◆ **EXTRACT**

Two obvious ones down. Let the war begin.

[Pic is from When Worlds Collide.]

24 comments:

Joe Grossberg said...

"It'd be like having your penis somewhere inside Angelina Jolie -- why would you ever bother putting it anywhere else?"

You put it *somewhere else* inside Angelina, you fool!

ChuckJerry said...

Gosh, OB, starting your own pun war instead of letting it arise naturally. That's not following *protocol*.

Faith said...

So far the punning efforts aren't up to the usually high standards. I'm afraid I'll have to give you guys a *C++* for now. Let's see if you can't step it up a bit.

(Thanks for the hat tip, by the way. I'll see if I can continue to hold my own.)

ChuckJerry said...

Faith, that's pretty good. Glad you're holding your own, unlike Side Bar, who is definitely the weakest *link* in these sorts of things.

The Notorious LJT said...

a pun war may be fun but since it's not spontaneous, i think it's a *net* loss.

Faith said...

Thanks, Chuck. If I'm going to be the only g*url* in these pun wars, I have to be an active participant, not just a *browser*.

The Notorious LJT said...

this is like a punning orchestra and i'd like to join the *band with* my tim*pun*y

ChuckJerry said...

In order to continue to find new puns, I'm going to need a *navigator*. Luckily I'm a good *explorer* so it shouldn't take too long.

Open Bar said...

I waited like four months for it to arise naturally, Chuck, but nothing happened so i took the initiative. Please don't *site* me for contempt.

The Notorious LJT said...

I won't site you for contempt OB but i think *URL*ying

Open Bar said...

Flag on LJT. Faith has already used "URL". Perhaps you should go back and reread the last pun war to *refresh* your memory.

Faith said...

If you're not up to the punning challenge, LJT, *wi-fi*ght it?

Open Bar said...

If you don't come back soon, we'll just keep *RAM*ming this down your throat.

The Notorious LJT said...

Open Bar, just *zip* it.

Open Bar said...

Where the hell is Side Bar? I thought our nagging him would *drive* the point home, but I guess not.

◆ **INFORMATION**

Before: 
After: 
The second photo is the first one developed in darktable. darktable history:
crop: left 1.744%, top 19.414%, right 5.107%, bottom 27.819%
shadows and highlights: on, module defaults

◆ **ACTION ITEM**
In the comment thread, how long does Open Bar say he waited for a pun war to arise naturally? Please answer in one sentence. This material comes from a separate source.

◆ **YOUR RESPONSE**
He says he waited about four months.